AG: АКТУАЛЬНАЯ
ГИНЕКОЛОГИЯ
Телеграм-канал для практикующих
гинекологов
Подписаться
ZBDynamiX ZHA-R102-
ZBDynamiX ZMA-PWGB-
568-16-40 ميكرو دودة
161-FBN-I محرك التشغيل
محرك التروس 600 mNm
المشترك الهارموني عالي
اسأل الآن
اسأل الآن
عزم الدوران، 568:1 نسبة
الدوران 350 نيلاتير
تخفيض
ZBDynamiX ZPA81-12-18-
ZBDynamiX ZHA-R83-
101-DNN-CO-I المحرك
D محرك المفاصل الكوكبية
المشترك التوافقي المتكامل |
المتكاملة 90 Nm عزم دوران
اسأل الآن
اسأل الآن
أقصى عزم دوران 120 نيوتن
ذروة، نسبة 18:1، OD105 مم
================================
## Task
Report each line of the data that contains the word "الدوران".

## Answer box
عزم الدوران، 568:1 نسبة
الدوران 350 نيلاتير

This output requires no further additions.